His colleague threw a chair at Khan, who then charged at them ‘with knives raised above his head’.

Mr Frost passed the tusk to his unarmed comrade before racing back upstairs to find another to use.

When he returned, he found the first tusk ‘shattered across the floor’ and saw people fleeing the building.

He said: ‘Along with others, I pursued the attacker, tusk in hand, on to the bridge.

‘We called out to warn the public of the danger and, after a struggle, managed to restrain him to the ground.

‘At that point I was trying to isolate the blades by holding his wrists so that he could not hurt anyone or set off the device.’



Khan was shot dead by police on London Bridge.

His victims, Saskia Jones and Jack Merritt, were former university Cambridge students working in prisoner rehabilitation.

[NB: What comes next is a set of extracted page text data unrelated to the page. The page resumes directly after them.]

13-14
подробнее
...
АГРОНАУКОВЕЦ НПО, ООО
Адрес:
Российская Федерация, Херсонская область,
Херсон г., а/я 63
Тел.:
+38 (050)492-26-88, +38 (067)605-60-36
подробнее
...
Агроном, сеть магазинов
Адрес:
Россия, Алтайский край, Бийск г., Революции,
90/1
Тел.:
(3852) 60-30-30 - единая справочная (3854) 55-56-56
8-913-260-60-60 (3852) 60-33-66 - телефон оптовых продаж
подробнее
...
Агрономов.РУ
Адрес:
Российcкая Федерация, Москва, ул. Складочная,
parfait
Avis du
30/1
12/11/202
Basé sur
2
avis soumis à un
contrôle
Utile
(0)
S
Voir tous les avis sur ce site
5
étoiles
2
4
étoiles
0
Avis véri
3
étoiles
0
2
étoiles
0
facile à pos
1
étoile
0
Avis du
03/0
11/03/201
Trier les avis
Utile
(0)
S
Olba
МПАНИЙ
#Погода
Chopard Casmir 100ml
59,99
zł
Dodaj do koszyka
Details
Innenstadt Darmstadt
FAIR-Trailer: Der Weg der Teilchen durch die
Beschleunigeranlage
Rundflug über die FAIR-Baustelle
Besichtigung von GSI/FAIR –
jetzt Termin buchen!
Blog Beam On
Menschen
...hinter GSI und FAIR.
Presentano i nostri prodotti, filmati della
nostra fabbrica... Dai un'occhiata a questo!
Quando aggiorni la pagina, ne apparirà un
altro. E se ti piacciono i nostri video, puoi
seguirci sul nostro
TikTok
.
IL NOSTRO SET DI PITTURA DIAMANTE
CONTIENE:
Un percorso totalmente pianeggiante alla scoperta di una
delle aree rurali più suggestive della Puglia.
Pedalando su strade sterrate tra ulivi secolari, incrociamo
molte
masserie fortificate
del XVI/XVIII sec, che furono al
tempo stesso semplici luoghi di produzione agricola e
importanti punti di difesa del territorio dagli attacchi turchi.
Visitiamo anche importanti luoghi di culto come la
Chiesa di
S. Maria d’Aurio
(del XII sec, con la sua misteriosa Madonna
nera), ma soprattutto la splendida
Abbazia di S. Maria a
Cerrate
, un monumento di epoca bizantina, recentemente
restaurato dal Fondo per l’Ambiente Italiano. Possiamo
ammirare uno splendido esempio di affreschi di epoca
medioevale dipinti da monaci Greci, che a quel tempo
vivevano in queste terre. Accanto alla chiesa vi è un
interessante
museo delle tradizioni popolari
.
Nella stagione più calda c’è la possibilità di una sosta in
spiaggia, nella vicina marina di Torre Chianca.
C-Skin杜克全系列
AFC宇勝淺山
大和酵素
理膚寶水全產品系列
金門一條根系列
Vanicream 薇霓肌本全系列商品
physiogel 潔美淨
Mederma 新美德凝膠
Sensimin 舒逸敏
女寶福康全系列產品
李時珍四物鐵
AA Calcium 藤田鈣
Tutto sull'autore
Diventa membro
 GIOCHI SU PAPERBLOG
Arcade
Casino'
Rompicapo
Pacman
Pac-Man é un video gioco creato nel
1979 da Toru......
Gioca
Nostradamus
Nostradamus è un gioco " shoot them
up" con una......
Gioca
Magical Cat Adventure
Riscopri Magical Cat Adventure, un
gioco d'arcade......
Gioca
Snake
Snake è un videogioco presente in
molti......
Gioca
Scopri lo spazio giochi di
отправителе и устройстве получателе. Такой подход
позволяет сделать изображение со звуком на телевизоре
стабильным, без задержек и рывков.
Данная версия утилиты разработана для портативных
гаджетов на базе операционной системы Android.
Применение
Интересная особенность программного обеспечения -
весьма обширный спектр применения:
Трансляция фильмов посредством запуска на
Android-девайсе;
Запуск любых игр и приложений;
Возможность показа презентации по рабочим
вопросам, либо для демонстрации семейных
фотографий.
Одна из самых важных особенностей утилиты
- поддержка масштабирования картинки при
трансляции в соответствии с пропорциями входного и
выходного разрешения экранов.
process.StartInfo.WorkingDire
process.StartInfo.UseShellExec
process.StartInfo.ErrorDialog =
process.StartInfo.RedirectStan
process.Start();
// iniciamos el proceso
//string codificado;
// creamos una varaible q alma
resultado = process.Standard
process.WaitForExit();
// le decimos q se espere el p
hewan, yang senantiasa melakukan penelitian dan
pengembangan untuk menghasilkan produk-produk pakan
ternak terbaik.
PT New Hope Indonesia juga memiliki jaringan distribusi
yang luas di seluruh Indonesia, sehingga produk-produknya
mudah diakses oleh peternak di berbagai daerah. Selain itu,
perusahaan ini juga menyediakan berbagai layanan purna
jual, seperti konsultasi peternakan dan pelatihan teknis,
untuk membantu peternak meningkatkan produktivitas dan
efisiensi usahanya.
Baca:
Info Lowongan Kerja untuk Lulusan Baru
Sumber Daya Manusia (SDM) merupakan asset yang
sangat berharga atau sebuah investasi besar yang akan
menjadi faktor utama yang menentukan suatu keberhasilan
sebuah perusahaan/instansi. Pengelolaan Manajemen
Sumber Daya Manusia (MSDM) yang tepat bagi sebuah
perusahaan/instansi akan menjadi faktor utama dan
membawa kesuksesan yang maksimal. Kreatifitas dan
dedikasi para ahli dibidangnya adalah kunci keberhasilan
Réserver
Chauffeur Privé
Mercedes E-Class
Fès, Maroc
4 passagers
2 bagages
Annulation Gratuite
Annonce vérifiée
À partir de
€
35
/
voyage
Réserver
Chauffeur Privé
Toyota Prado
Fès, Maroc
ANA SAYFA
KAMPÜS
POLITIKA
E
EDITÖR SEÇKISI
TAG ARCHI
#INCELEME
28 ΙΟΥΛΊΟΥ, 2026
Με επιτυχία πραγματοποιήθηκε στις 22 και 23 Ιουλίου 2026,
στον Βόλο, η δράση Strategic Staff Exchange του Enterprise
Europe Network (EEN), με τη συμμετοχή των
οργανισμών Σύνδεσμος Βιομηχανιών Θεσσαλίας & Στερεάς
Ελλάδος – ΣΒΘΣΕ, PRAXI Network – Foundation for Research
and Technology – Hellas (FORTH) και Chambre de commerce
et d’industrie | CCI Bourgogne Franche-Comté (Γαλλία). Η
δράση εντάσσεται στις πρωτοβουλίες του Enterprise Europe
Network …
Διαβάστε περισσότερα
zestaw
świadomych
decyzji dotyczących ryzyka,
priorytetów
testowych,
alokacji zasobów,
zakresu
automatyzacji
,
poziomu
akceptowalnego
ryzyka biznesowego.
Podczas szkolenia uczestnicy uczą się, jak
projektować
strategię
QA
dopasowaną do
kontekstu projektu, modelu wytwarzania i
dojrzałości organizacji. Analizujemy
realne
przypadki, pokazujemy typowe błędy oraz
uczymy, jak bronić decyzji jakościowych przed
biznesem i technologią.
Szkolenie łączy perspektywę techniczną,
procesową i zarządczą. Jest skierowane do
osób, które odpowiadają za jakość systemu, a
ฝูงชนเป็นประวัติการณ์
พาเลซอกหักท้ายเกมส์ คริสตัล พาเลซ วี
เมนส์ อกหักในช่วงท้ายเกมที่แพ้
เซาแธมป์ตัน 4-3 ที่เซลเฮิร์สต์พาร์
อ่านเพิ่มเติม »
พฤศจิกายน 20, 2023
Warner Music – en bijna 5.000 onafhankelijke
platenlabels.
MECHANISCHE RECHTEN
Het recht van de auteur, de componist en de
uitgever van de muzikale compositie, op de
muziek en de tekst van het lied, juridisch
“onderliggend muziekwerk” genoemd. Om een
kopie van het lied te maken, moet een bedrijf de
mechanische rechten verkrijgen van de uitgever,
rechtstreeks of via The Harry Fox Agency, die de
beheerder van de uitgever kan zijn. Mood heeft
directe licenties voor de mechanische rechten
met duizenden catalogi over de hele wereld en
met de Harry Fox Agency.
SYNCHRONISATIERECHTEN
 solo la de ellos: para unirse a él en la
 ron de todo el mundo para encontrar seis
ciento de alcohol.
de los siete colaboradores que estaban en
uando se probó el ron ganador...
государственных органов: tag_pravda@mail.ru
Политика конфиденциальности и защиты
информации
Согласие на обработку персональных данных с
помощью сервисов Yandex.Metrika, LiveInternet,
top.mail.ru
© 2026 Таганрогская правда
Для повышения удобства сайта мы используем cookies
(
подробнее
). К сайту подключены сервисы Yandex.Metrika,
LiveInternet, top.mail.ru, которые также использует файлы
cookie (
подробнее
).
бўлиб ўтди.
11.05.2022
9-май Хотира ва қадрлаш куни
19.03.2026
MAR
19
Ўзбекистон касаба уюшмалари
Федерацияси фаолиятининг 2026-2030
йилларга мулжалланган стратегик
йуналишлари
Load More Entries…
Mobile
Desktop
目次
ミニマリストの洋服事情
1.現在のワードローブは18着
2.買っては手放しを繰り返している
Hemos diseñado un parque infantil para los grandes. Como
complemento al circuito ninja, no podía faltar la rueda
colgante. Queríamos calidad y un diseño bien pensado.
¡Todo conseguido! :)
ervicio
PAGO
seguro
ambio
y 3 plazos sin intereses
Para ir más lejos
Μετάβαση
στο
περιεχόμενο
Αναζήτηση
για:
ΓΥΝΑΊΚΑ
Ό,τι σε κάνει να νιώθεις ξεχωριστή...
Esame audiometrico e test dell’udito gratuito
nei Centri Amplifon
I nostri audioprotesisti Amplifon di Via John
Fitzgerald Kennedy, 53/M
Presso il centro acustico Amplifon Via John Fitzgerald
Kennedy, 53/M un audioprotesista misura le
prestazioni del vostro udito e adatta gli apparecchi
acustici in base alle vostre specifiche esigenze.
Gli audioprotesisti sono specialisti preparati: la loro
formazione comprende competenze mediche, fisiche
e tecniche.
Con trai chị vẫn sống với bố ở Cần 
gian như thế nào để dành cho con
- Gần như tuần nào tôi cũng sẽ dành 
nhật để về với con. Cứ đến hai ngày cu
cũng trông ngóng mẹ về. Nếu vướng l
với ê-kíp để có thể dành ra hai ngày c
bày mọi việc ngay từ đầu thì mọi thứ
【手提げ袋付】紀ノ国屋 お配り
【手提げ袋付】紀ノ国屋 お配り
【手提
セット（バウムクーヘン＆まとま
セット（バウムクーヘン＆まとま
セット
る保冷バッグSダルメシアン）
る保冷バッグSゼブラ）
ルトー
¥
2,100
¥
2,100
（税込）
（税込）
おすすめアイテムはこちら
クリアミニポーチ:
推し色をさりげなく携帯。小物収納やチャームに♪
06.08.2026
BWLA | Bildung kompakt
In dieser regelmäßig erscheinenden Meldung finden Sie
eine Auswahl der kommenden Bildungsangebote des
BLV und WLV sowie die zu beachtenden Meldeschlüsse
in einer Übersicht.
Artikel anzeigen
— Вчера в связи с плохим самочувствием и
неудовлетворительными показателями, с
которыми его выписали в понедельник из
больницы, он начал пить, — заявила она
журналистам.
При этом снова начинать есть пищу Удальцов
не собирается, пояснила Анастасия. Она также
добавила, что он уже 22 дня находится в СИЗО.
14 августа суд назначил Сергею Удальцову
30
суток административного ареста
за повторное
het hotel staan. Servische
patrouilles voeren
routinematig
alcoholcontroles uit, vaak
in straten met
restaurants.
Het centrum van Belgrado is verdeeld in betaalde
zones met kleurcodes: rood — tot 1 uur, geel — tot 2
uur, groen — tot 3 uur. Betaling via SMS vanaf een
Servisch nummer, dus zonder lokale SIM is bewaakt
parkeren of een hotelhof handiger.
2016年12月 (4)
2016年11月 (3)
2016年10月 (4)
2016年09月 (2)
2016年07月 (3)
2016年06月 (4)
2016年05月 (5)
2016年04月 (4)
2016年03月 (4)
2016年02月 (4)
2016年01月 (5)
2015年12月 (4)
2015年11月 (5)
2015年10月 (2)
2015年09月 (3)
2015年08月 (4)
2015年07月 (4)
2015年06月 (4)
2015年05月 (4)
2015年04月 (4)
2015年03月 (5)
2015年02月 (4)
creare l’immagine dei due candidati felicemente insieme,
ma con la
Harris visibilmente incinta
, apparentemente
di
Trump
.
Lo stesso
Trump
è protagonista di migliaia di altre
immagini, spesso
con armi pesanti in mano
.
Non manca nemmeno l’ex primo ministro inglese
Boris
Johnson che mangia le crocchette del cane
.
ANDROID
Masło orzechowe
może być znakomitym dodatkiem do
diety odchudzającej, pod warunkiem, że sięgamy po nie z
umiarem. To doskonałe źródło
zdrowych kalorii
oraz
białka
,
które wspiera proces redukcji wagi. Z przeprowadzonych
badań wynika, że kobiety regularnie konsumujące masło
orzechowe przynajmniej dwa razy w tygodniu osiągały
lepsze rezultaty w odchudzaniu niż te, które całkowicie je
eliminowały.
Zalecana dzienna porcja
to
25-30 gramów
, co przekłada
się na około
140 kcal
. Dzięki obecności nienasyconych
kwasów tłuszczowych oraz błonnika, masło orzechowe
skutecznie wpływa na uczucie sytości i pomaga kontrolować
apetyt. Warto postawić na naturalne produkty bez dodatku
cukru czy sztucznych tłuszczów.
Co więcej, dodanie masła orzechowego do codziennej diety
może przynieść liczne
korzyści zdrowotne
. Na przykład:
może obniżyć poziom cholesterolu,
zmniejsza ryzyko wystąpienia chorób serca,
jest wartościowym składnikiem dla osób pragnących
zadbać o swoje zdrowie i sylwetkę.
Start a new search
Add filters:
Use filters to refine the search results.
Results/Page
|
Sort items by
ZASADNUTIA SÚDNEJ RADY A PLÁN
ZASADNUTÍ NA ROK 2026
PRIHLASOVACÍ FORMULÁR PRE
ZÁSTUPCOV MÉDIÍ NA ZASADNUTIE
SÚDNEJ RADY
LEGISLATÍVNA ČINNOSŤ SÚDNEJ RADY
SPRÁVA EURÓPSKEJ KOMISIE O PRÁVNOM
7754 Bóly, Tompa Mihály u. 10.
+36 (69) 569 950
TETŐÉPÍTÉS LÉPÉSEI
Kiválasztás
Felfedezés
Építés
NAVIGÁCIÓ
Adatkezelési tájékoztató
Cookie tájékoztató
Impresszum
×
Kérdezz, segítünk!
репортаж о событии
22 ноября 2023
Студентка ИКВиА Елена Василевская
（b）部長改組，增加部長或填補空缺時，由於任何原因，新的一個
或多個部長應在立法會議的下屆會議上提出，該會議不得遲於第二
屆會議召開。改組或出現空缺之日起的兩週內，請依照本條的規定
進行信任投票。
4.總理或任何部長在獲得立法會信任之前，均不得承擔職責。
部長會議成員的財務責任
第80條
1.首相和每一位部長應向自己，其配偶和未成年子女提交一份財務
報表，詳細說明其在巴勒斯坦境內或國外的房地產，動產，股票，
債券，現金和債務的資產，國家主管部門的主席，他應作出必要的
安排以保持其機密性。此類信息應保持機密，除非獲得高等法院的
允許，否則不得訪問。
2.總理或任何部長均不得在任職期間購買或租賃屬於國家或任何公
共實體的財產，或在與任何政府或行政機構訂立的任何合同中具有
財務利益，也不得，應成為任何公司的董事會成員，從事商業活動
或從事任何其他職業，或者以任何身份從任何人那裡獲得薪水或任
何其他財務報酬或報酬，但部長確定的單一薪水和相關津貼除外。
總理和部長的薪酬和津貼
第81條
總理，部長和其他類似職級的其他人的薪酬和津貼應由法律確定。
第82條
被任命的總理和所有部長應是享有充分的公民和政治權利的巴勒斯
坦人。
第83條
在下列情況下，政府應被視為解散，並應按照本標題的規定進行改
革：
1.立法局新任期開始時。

Mr Frost, who works for the Justice Department, offered his ‘sincere condolences’ to the victims’ families and friends.

He said he had omitted details from his account out of respect for them but came forward because he wanted to highlight their work.

He said: ‘In reading about their lives and work I am convinced they represent all that is good in the world, and I will always feel the deep hurt of not being able to save them.’

He urged people to get behind a project he has launched, called Extinguish Hate, to ‘challenge hate and spread kindness’ and asked people to donate to the victims’ fundraising pages – and the Celebration of the life of Jack Merritt’ on

Jack Merritt’s father has been critical of the government for politicising his son’s death, which happened in the run up to the general election.

Mr Frost said he now wants ‘time and space’ to continue his recovery since the ‘traumatic events of that day’ but urged the press to use its ‘amazing ability to connect with people’ as a force for good to ‘unify this country’.


He said: ‘I feel we all have a duty to challenge the spread of fear, hatred or intolerance within our communities’.